▶ [Problem details]
Rename "point_idx" as "point_index" in the stretch from the start of the entries through the line containing "26: (116, 439)", and reproduce that stretch with nothing else altered.
··· Given records
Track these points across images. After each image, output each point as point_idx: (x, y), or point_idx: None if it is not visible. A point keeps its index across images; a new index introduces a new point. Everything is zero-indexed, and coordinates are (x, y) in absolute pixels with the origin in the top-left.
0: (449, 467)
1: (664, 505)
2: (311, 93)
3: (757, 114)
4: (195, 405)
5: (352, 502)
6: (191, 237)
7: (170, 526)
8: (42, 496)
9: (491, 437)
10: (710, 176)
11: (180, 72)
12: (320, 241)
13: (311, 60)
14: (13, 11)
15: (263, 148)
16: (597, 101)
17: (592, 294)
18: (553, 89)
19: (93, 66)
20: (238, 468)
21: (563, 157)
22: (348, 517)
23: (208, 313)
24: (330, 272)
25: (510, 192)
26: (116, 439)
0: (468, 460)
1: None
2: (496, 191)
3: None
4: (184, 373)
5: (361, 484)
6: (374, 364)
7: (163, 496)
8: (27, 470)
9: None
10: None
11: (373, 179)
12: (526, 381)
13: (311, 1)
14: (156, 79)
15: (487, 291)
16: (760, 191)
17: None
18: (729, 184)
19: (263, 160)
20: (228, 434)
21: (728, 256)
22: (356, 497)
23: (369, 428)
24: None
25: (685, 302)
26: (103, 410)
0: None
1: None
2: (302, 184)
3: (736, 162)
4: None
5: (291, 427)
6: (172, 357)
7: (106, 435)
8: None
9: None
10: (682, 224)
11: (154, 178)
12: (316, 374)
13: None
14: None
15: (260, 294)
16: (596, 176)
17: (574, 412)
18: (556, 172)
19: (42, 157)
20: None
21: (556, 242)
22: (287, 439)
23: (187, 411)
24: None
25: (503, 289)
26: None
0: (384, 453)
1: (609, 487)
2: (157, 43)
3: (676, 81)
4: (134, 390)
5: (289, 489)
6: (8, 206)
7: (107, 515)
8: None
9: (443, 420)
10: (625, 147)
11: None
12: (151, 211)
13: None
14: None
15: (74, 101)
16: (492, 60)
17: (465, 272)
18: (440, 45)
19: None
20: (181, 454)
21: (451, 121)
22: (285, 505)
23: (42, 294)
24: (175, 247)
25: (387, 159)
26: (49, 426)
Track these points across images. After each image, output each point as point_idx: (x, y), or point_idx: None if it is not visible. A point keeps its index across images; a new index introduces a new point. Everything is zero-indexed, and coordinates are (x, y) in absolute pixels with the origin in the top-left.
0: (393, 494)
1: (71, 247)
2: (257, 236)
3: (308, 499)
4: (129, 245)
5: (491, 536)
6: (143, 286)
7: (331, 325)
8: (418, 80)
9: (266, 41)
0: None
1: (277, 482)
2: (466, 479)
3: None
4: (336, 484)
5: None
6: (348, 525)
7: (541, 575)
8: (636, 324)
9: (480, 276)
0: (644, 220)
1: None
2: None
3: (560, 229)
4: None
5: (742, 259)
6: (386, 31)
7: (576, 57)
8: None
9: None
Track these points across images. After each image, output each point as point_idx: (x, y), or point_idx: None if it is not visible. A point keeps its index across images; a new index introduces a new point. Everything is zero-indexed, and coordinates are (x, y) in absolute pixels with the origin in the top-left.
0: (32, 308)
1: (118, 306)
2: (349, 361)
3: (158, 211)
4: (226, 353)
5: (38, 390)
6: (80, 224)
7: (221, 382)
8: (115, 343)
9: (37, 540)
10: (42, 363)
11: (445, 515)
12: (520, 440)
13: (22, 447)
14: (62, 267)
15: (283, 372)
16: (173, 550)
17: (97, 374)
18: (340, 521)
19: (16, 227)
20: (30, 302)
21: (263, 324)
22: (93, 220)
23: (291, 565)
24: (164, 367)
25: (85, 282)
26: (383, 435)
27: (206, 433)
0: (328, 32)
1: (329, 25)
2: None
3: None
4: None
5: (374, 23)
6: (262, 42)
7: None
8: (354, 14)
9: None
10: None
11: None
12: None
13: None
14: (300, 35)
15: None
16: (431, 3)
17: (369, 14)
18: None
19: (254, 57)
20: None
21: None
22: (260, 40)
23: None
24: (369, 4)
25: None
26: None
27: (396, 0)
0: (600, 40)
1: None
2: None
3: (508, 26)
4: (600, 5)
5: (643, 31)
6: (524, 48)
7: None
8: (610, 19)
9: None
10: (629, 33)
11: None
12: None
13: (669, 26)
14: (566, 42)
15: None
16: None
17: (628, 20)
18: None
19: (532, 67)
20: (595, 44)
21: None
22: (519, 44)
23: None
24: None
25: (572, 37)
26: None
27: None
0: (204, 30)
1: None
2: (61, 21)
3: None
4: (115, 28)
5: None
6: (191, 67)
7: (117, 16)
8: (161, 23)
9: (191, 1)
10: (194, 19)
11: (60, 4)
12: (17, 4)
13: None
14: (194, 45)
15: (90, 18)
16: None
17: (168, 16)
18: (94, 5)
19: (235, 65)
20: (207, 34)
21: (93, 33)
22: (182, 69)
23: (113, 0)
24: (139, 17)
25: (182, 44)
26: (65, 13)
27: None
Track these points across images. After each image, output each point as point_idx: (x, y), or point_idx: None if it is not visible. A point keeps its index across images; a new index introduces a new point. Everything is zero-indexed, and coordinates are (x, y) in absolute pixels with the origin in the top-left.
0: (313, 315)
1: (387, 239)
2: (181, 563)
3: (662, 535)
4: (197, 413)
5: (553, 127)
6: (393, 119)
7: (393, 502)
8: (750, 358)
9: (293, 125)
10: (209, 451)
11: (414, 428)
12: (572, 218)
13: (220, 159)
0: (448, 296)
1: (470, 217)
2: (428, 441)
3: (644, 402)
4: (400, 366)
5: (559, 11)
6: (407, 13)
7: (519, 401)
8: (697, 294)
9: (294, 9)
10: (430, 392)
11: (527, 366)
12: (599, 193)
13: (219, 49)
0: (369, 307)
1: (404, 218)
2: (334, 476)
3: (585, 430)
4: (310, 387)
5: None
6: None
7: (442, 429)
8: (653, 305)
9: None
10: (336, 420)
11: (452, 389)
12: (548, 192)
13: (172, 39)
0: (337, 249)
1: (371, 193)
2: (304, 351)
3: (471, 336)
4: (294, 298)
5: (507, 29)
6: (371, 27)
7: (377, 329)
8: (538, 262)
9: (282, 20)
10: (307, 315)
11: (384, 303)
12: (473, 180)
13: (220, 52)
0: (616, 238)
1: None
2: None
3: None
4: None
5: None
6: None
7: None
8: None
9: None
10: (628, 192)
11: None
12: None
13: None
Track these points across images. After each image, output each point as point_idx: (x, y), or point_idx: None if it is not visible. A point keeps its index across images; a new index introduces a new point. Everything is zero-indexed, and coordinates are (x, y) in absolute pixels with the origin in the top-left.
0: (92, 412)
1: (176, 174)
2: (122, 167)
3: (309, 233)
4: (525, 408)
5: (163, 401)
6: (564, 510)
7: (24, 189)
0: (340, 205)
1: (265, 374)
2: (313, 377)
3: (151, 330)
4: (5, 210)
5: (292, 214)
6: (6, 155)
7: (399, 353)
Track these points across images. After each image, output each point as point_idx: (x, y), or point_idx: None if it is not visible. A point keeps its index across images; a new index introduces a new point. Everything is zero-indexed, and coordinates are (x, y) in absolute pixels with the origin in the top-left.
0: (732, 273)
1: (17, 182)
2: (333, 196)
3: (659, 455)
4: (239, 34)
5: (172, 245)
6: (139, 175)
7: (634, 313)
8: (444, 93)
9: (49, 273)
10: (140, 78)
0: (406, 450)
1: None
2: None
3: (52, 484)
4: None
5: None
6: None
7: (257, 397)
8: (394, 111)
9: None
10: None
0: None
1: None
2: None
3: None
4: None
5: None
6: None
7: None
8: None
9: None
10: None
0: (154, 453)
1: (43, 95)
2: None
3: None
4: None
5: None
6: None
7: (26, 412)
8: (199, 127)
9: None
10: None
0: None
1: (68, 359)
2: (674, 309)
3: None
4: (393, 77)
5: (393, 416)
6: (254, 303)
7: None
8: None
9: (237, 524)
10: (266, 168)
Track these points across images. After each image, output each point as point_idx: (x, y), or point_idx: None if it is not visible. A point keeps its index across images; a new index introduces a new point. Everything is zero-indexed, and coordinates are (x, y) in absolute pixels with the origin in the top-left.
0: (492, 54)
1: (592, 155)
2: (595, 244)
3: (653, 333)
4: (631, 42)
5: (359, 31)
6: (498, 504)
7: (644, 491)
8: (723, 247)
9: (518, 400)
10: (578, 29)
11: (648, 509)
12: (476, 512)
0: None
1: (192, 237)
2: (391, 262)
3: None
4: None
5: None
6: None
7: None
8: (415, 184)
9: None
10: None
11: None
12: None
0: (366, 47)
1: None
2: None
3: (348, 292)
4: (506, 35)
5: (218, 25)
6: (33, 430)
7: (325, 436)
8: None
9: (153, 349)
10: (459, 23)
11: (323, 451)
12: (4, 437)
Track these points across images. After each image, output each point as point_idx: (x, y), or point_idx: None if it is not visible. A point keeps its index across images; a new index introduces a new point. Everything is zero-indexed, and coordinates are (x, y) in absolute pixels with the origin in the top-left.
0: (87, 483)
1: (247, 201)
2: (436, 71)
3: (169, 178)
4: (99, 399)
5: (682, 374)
······
▶ [Answer for this exercise]
Track these points across images. After each image, output each point as point_index: (x, y), or point_index: None if it is not visible. A point keeps its index across images; a new index introduces a new point. Everything is zero-indexed, and coordinates are (x, y) in absolute pixels with the origin in the top-left.
0: (449, 467)
1: (664, 505)
2: (311, 93)
3: (757, 114)
4: (195, 405)
5: (352, 502)
6: (191, 237)
7: (170, 526)
8: (42, 496)
9: (491, 437)
10: (710, 176)
11: (180, 72)
12: (320, 241)
13: (311, 60)
14: (13, 11)
15: (263, 148)
16: (597, 101)
17: (592, 294)
18: (553, 89)
19: (93, 66)
20: (238, 468)
21: (563, 157)
22: (348, 517)
23: (208, 313)
24: (330, 272)
25: (510, 192)
26: (116, 439)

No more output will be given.